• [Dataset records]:
-.-.-
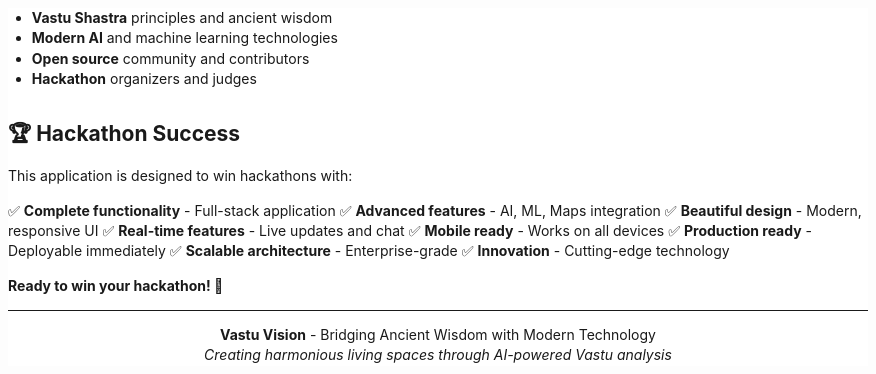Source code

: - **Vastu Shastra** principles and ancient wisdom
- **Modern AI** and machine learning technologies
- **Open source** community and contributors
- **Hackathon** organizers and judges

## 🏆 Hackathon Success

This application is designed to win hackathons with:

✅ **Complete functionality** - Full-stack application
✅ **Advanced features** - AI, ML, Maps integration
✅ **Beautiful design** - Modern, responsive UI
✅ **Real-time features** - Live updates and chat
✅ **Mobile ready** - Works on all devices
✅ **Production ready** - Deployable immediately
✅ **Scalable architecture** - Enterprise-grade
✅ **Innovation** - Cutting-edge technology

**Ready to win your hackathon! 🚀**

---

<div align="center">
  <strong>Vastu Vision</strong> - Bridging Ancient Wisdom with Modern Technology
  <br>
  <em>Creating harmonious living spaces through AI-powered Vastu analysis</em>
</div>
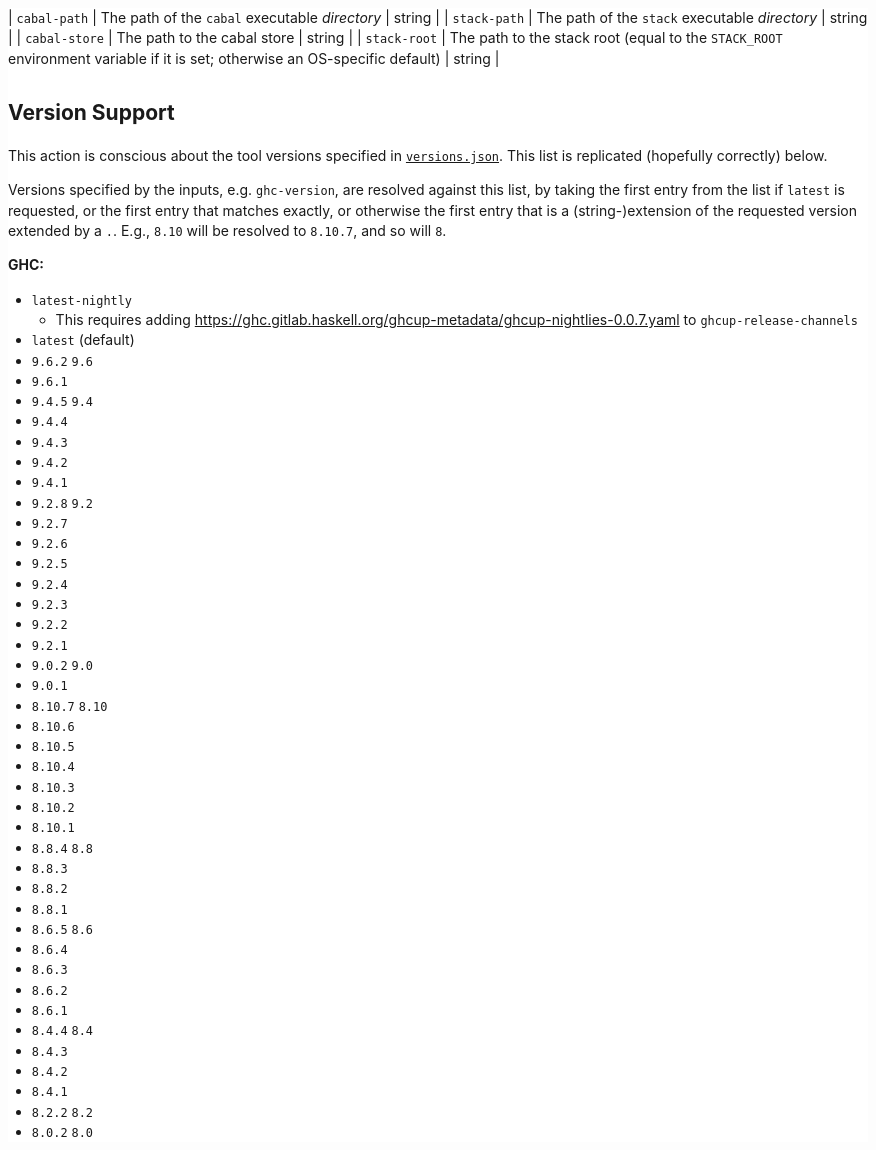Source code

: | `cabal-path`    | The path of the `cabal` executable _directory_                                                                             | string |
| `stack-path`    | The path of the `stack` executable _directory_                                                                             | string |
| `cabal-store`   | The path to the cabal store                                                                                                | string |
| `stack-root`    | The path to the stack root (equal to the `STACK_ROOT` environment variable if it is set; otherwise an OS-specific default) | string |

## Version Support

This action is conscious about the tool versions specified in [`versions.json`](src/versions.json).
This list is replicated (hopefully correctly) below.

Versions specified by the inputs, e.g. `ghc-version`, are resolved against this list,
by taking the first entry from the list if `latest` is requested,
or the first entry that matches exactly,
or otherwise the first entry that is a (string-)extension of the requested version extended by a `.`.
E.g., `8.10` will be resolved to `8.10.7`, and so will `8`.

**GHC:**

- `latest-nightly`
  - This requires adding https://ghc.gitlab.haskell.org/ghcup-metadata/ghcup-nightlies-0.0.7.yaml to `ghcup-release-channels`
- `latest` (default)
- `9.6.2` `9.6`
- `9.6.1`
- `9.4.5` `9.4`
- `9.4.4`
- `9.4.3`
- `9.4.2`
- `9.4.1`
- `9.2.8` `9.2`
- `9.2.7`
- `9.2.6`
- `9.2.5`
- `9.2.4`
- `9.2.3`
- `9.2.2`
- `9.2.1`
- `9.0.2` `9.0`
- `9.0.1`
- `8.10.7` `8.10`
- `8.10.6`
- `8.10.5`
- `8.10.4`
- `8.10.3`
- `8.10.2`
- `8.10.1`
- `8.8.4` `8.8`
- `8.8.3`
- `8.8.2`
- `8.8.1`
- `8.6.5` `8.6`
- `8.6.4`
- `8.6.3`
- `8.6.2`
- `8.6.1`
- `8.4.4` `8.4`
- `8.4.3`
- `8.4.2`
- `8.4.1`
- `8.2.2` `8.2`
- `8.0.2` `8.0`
-.-.-
• [Assignment]:
Reproduce the data above line for line, without any change, and omit the pictures from your copy.

• [Answer to the problem]:
Source code

: - **Vastu Shastra** principles and ancient wisdom
- **Modern AI** and machine learning technologies
- **Open source** community and contributors
- **Hackathon** organizers and judges

## 🏆 Hackathon Success

This application is designed to win hackathons with:

✅ **Complete functionality** - Full-stack application
✅ **Advanced features** - AI, ML, Maps integration
✅ **Beautiful design** - Modern, responsive UI
✅ **Real-time features** - Live updates and chat
✅ **Mobile ready** - Works on all devices
✅ **Production ready** - Deployable immediately
✅ **Scalable architecture** - Enterprise-grade
✅ **Innovation** - Cutting-edge technology

**Ready to win your hackathon! 🚀**

---

<div align="center">
  <strong>Vastu Vision</strong> - Bridging Ancient Wisdom with Modern Technology
  <br>
  <em>Creating harmonious living spaces through AI-powered Vastu analysis</em>
</div>
Source code

: | `cabal-path`    | The path of the `cabal` executable _directory_                                                                             | string |
| `stack-path`    | The path of the `stack` executable _directory_                                                                             | string |
| `cabal-store`   | The path to the cabal store                                                                                                | string |
| `stack-root`    | The path to the stack root (equal to the `STACK_ROOT` environment variable if it is set; otherwise an OS-specific default) | string |

## Version Support

This action is conscious about the tool versions specified in [`versions.json`](src/versions.json).
This list is replicated (hopefully correctly) below.

Versions specified by the inputs, e.g. `ghc-version`, are resolved against this list,
by taking the first entry from the list if `latest` is requested,
or the first entry that matches exactly,
or otherwise the first entry that is a (string-)extension of the requested version extended by a `.`.
E.g., `8.10` will be resolved to `8.10.7`, and so will `8`.

**GHC:**

- `latest-nightly`
  - This requires adding https://ghc.gitlab.haskell.org/ghcup-metadata/ghcup-nightlies-0.0.7.yaml to `ghcup-release-channels`
- `latest` (default)
- `9.6.2` `9.6`
- `9.6.1`
- `9.4.5` `9.4`
- `9.4.4`
- `9.4.3`
- `9.4.2`
- `9.4.1`
- `9.2.8` `9.2`
- `9.2.7`
- `9.2.6`
- `9.2.5`
- `9.2.4`
- `9.2.3`
- `9.2.2`
- `9.2.1`
- `9.0.2` `9.0`
- `9.0.1`
- `8.10.7` `8.10`
- `8.10.6`
- `8.10.5`
- `8.10.4`
- `8.10.3`
- `8.10.2`
- `8.10.1`
- `8.8.4` `8.8`
- `8.8.3`
- `8.8.2`
- `8.8.1`
- `8.6.5` `8.6`
- `8.6.4`
- `8.6.3`
- `8.6.2`
- `8.6.1`
- `8.4.4` `8.4`
- `8.4.3`
- `8.4.2`
- `8.4.1`
- `8.2.2` `8.2`
- `8.0.2` `8.0`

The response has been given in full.